## Exercise directions
Can you give the lines from the very first one through the line that has "Tile 9 of 4", both included, as a JSON list of strings with one string per line, skipping blank lines and leaving out the pictures?

## Provided data
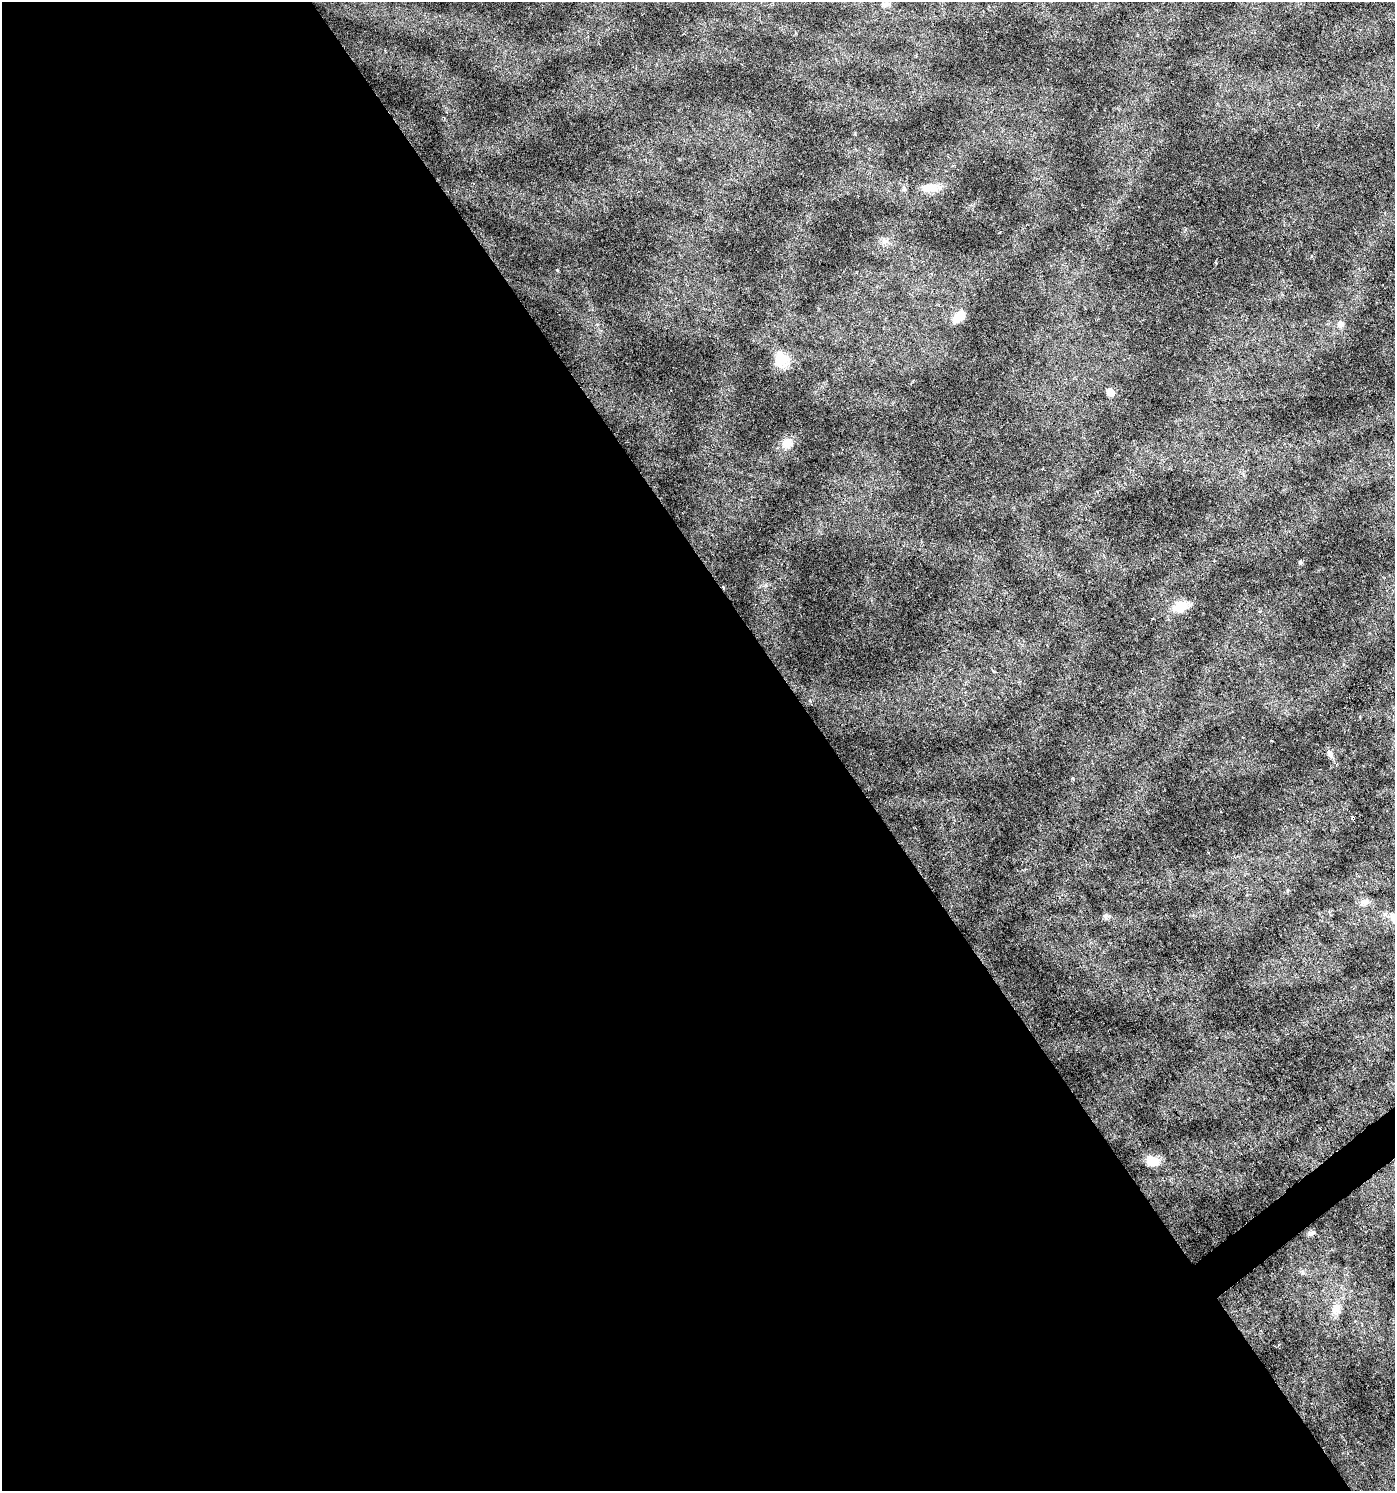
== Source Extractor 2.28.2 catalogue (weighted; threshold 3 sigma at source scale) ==
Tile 9 of 4 x 4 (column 1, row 3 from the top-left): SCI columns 131-1523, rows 1493-2981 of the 5896 x 5961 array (HDU 1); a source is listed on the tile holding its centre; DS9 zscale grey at full resolution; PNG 1397 x 1493 px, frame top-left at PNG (2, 2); no overlay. Shown black and unused: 60% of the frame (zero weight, under 3 of 6 exposures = <1% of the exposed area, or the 3 px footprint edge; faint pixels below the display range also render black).
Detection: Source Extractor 2.28.2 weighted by HDU 2 'WHT'; one run over the whole footprint, this tile lists its part. Background 0.0224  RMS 0.0023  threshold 0.00929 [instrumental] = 3 sigma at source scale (4.09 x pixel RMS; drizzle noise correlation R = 1.36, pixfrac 0.8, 0.0396/0.0396 arcsec/px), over >= 5 px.
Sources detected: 20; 1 cosmic-ray / hot-pixel residue — not listed; the other 19 listed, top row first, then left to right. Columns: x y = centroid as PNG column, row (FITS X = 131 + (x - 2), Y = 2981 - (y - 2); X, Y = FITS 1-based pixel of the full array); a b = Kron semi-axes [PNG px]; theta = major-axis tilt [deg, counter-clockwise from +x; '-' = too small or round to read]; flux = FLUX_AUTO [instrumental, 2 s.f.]
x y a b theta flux
886 4 11 7 10 0.96
930 188 23 11 5 2.6
557 270 3 3 - 0.18
958 317 18 9 43 2.6
1340 324 9 8 - 0.95
782 359 22 16 -77 4
1110 392 7 7 - 2
787 443 12 12 - 2.3
1300 562 6 4 90 0.27
1180 606 19 12 24 3.7
810 701 5 4 - 0.28
1330 754 10 8 -64 0.84
1337 764 4 2 - 0.18
1353 818 3 3 - 5
1364 902 11 9 -3 1.3
1106 916 8 6 38 0.58
1152 1161 16 11 -20 3.1
1312 1233 11 3 32 0.41
1336 1309 16 11 59 2.2
Overlapping masked pixels (flux is a lower limit): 1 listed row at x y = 1353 818
Unlisted compact peaks at least as high as the median listed source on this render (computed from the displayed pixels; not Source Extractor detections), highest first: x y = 1287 891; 766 585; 886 241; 1311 256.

## The answer
[
  "== Source Extractor 2.28.2 catalogue (weighted; threshold 3 sigma at source scale) ==",
  "Tile 9 of 4 x 4 (column 1, row 3 from the top-left): SCI columns 131-1523, rows 1493-2981 of the 5896 x 5961 array (HDU 1); a source is listed on the tile holding its centre; DS9 zscale grey at full resolution; PNG 1397 x 1493 px, frame top-left at PNG (2, 2); no overlay. Shown black and unused: 60% of the frame (zero weight, under 3 of 6 exposures = <1% of the exposed area, or the 3 px footprint edge; faint pixels below the display range also render black)."
]